• Work request:
When you reach the line that contains "One cell or", please begin copying, and carry on exactly to the last line of the material, leaving out every picture.
Information provided section start
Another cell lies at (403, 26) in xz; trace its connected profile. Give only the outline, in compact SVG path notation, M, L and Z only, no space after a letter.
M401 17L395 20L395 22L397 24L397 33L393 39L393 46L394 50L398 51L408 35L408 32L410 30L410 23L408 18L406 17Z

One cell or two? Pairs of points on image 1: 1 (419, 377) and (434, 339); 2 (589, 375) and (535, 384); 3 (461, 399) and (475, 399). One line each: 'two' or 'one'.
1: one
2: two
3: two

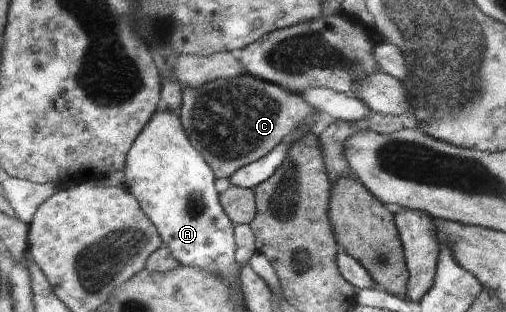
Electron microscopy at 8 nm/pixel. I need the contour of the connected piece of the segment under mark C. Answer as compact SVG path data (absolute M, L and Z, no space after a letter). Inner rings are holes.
M246 72L231 79L203 83L197 89L185 87L182 92L178 115L183 129L189 143L203 155L217 179L229 178L243 166L265 157L293 135L303 121L314 124L322 118L322 113L305 103L299 94L290 93L275 83L259 81Z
Information provided section end
• Response to this task:
One cell or two? Pairs of points on image 1: 1 (419, 377) and (434, 339); 2 (589, 375) and (535, 384); 3 (461, 399) and (475, 399). One line each: 'two' or 'one'.
1: one
2: two
3: two

Electron microscopy at 8 nm/pixel. I need the contour of the connected piece of the segment under mark C. Answer as compact SVG path data (absolute M, L and Z, no space after a letter). Inner rings are holes.
M246 72L231 79L203 83L197 89L185 87L182 92L178 115L183 129L189 143L203 155L217 179L229 178L243 166L265 157L293 135L303 121L314 124L322 118L322 113L305 103L299 94L290 93L275 83L259 81Z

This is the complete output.